Leading with this in mind means spending less energy on looking busy and more on the few moves that actually shift results and culture.
Step 1: Focus on the Work Only You Can Do
A leader’s time is especially uneven in impact. Some decisions and conversations ripple through the whole organization; others are easily delegated.
- List the responsibilities that truly require your judgment: setting direction, hiring and developing key people, clarifying priorities, handling critical risks.
- Gradually move recurring, lower‑impact tasks to others with clear ownership and support.
- Protect time for thinking, feedback and one‑on‑ones instead of filling every gap with status updates.
80/20 example: You may find that about 20% of your calendar (strategy, hiring, key relationships) accounts for 80% of your team’s long‑term performance and morale.
8020 move: For the next month, block out recurring time each week for “leader work” – vision, people, and priorities – and treat it as non‑negotiable.
Step 2: Invest in the Few People Who Leverage Everyone Else
Within any team, a small number of people have outsized influence – through their competence, attitude or informal leadership.
- Identify key players: team leads, culture carriers, experts others rely on.
- Give them clearer context, feedback and support so they can unblock others.
- Involve them early in decisions that will affect their part of the organization.
80/20 example: Often, about 20% of team members influence 80% of how work actually gets done and how the culture feels day to day.
8020 move: Schedule regular one‑on‑ones with these leverage points and ask, “What’s blocking you and your part of the team the most right now?”

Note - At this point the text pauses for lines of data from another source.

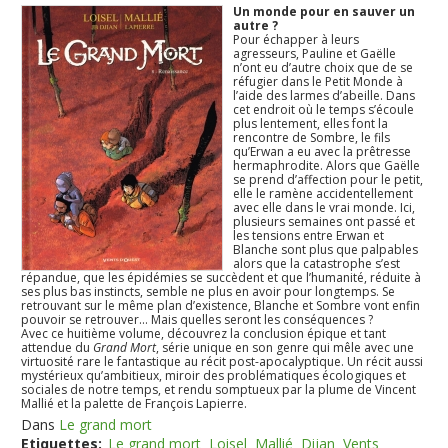
Un monde pour en sauver un
autre ?
Pour échapper à leurs
agresseurs, Pauline et Gaëlle
n’ont eu d’autre choix que de se
réfugier dans le Petit Monde à
l’aide des larmes d’abeille. Dans
cet endroit où le temps s’écoule
plus lentement, elles font la
rencontre de Sombre, le fils
qu’Erwan a eu avec la prêtresse
hermaphrodite. Alors que Gaëlle
se prend d’affection pour le petit,
elle le ramène accidentellement
avec elle dans le vrai monde. Ici,
plusieurs semaines ont passé et
les tensions entre Erwan et
Blanche sont plus que palpables
alors que la catastrophe s’est
répandue, que les épidémies se succèdent et que l’humanité, réduite à
ses plus bas instincts, semble ne plus en avoir pour longtemps. Se
retrouvant sur le même plan d’existence, Blanche et Sombre vont enfin
pouvoir se retrouver… Mais quelles seront les conséquences ?
Avec ce huitième volume, découvrez la conclusion épique et tant
attendue du
Grand Mort
, série unique en son genre qui mêle avec une
virtuosité rare le fantastique au récit post-apocalyptique. Un récit aussi
mystérieux qu’ambitieux, miroir des problématiques écologiques et
sociales de notre temps, et rendu somptueux par la plume de Vincent
Mallié et la palette de François Lapierre.
Dans
Le grand mort
Etiquettes:
Le grand mort
Loisel
Mallié
Dijan
Vents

Step 3: Tackle the Small Number of Problems Causing Most Pain
Teams often struggle with many symptoms – delays, miscommunication, rework – that trace back to a few root causes.

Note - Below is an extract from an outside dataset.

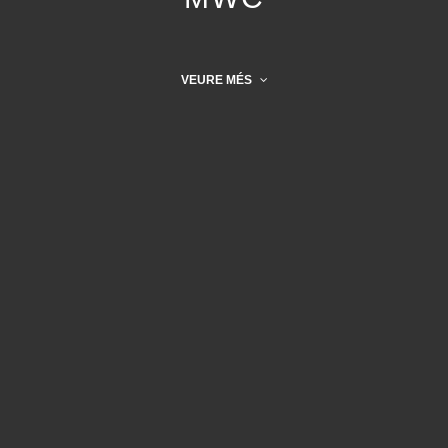
VEURE MÉS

- Look for patterns in complaints, missed deadlines and churned customers.
- Pick one or two high‑impact issues (for example, unclear priorities or broken handoffs) and address them deeply instead of superficially fixing many small things.

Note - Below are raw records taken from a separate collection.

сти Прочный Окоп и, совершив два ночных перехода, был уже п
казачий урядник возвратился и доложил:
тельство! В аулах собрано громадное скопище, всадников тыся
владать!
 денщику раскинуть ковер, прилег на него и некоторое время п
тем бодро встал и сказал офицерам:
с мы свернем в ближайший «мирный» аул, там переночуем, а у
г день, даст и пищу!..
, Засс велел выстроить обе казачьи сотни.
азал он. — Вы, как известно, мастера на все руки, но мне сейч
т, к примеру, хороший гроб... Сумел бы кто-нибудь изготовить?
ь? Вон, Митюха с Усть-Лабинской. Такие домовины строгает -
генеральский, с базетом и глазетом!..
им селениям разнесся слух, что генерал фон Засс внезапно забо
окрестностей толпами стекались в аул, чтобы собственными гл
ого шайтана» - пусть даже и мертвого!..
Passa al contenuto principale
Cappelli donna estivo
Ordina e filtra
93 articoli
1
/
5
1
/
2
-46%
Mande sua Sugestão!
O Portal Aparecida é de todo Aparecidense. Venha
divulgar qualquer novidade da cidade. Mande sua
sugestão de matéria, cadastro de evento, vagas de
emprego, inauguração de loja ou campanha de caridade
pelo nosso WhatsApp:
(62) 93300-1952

- Turn the solutions into simple, shared practices or checklists so they stick.
80/20 example: A small set of recurring issues – like unclear goals or overloaded key people – can account for most of the frustration and wasted effort in a team.
8020 move: Run a short retrospective with your team to identify the top 2–3 friction points and agree on one experiment to improve each.
Leading with an 80/20 Mindset
Great leadership isn’t about doing more; it’s about choosing where your effort and attention will matter most for your people and your mission.
By using the 80/20 Rule to focus on the work only you can do, the people who multiply everyone else, and the few root problems that cause most friction, you let a concentrated 20% of your actions produce the majority of your team’s results.